- **PERTANYAAN TENTANG MATERI**:
A) Tuliskan kembali sebagian artikel tentang ujaran kebencian agama di Twitter persis seperti aslinya, mulai dari bagian yang memuat "Media sosial berlogo" dan berhenti setelah "dan identitas lainnya.".
B) Teruskan artikel tentang ujaran kebencian agama di Twitter dari titik terakhir yang tercantum.

- **PETIKAN TEKS**:
════════

Membasmi Kebencian Agama di Media Sosial

Ilustrasi media sosial.
Sumber :
  • U-Report

VIVA – Twitter makin serius memerhatikan kesehatan platformnya. Belakangan konten ujaran kebencian yang muncul di media sosial itu membuat perusahaan teknologi asal Amerika Serikat ini gundah gulana. Twitter tak tinggal diam. 

Mikro blog itu baru-baru ini memperbarui peraturan perilaku kebencian di platform mereka, terutama ujaran kebencian berdasarkan agama. Tiap cuitan ujaran kebencian bakal terlarang dan dihapus dari platform tersebut. Twitter mengatakan kebijakan tegas untuk ujaran kebencian berbasis agama ini merupakan langkah awal saja.

Media sosial berlogo burung biru ini mengatakan, pembaruan aturan perilaku kebencian ini bertujuan membuat pengguna tetap aman di media sosial tersebut. Twitter khawatir jika konten kebencian tak ditangani, bisa berisiko bahaya dalam kehidupan nyata. Sudah ada beberapa penelitian yang membuktikan risiko kebencian dalam dunia nyata.

Twitter menegaskan, penghapusan konten ujaran kebencian berdasarkan agama merupakan langkah awal dalam menangani kebencian. Nantinya Twitter akan meluaskan peraturan soal kebencian lain yang berbasis ras, gender dan identitas lainnya.

════════

- **DATA HASIL EKSTRAKSI**:

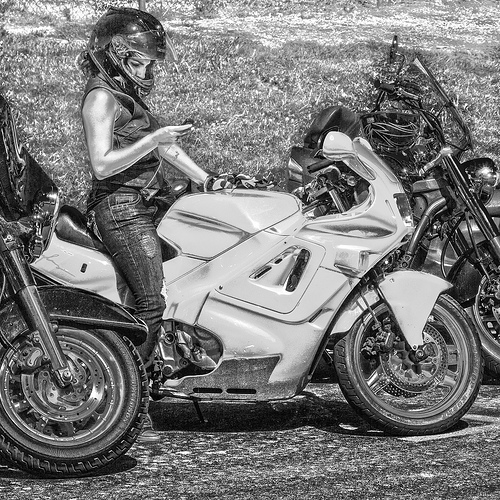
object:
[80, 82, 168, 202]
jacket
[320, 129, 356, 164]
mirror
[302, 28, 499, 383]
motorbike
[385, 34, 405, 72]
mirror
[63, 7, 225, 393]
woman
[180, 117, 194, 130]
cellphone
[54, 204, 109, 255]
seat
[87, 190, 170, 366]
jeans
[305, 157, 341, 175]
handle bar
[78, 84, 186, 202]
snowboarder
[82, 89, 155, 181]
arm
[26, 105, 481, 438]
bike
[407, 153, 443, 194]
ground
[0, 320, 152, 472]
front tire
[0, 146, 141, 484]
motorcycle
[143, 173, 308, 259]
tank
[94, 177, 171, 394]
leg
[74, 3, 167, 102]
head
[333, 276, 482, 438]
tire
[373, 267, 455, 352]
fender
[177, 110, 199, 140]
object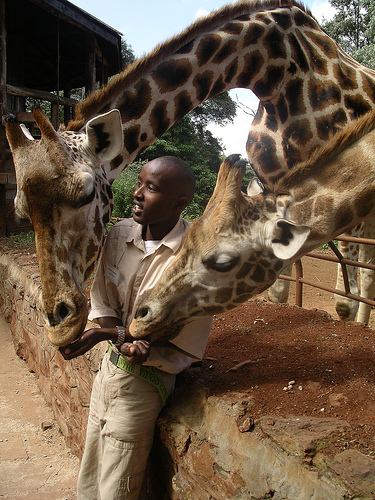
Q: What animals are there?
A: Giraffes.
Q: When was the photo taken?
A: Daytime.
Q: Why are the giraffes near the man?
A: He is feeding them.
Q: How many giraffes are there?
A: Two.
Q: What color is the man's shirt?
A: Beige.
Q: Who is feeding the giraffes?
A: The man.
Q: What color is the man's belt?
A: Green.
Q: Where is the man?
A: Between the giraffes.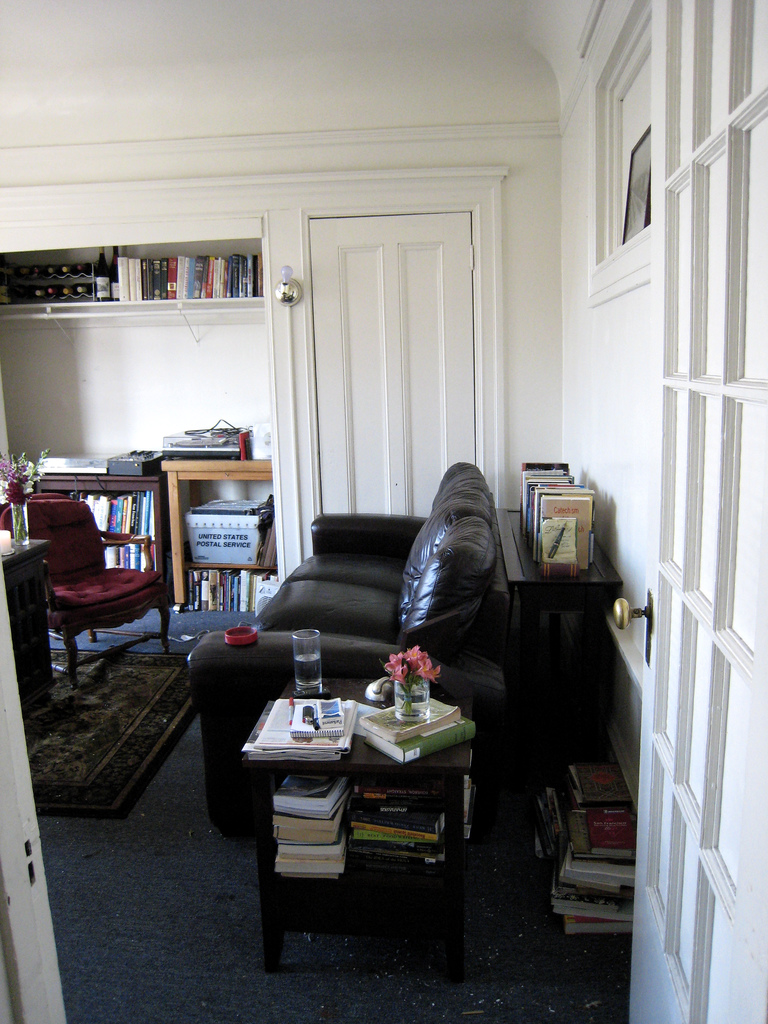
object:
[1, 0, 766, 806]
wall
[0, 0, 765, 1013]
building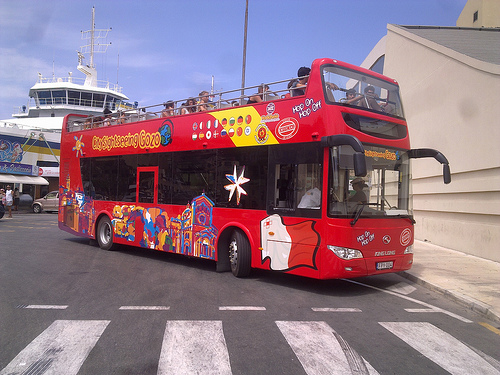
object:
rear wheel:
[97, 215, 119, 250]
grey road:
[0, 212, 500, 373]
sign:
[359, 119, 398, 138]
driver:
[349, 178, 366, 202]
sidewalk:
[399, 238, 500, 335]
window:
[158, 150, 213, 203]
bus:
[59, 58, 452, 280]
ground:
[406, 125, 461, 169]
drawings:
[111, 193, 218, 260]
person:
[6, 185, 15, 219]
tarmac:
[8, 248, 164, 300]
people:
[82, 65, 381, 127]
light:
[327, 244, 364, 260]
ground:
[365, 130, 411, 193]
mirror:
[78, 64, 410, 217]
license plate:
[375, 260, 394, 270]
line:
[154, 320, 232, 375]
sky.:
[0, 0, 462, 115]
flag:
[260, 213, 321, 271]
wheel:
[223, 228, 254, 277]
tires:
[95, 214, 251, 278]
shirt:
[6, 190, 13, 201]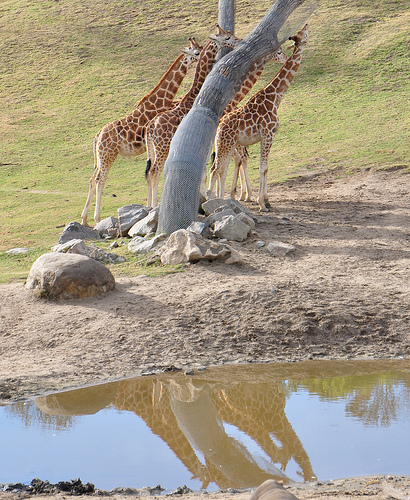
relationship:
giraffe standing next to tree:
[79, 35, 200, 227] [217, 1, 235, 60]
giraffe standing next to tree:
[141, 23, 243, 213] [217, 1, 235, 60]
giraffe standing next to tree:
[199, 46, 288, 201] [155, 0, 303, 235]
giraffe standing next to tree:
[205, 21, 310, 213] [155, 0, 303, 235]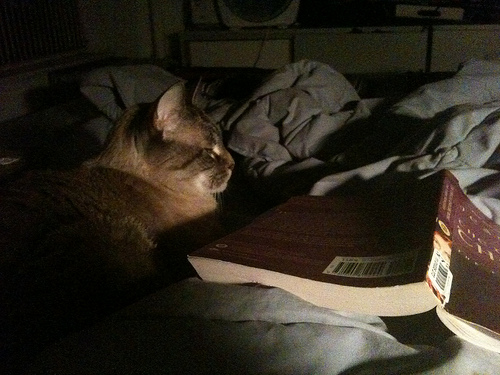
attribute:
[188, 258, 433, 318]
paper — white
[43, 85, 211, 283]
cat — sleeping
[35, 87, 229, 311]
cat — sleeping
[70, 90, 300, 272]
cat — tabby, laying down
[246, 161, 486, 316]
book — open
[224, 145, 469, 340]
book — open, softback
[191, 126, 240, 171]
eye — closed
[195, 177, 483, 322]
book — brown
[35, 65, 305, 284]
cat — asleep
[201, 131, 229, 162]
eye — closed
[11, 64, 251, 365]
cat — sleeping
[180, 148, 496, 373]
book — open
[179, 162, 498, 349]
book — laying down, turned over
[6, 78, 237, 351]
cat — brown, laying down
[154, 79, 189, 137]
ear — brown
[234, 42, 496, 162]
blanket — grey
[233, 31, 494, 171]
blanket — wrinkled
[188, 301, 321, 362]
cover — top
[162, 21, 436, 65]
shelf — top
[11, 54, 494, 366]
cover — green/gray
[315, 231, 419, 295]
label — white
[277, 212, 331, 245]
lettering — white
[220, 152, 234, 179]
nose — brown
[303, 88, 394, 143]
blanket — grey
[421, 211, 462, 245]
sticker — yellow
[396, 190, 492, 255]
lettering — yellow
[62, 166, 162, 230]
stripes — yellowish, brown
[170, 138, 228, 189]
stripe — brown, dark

════════

- **JAWABAN TIAP TUGAS**:
A)
Media sosial berlogo burung biru ini mengatakan, pembaruan aturan perilaku kebencian ini bertujuan membuat pengguna tetap aman di media sosial tersebut. Twitter khawatir jika konten kebencian tak ditangani, bisa berisiko bahaya dalam kehidupan nyata. Sudah ada beberapa penelitian yang membuktikan risiko kebencian dalam dunia nyata.

Twitter menegaskan, penghapusan konten ujaran kebencian berdasarkan agama merupakan langkah awal dalam menangani kebencian. Nantinya Twitter akan meluaskan peraturan soal kebencian lain yang berbasis ras, gender dan identitas lainnya.

B)
"Kami minta untuk dihapus apabila dilaporkan kepada kami. Jika dilaporkan, cuitan yang melanggar peraturan dan dicuitkan sebelum hari ini perlu dihapus. Namun demikian, hal ini tidak akan langsung menyebabkan penangguhan akun karena cuitan tersebut dicuitkan sebelum peraturan ini ditetapkan," ujar Twitter.

Pembaruan aturan perilaku kebencian ini merupakan respons atas umpan balik pengguna sepanjang tahun lalu. Pada 2018, cuma dalam kurun waktu dua pekan saja, media sosial besutan Jack Dorsey ini mendapatkan 8 ribu tanggapan dari pengguna di lebih dari 30 negara. Beberapa poin utama masukan dari pengguna yaitu Twitter harus merinci detail contoh pelanggaran, kapan dan konteks yang dipertimbangkan, dalam menindak konten kebencian agama. Intinya Twitter harus tegas tapi saksama menindak ujaran kebencian.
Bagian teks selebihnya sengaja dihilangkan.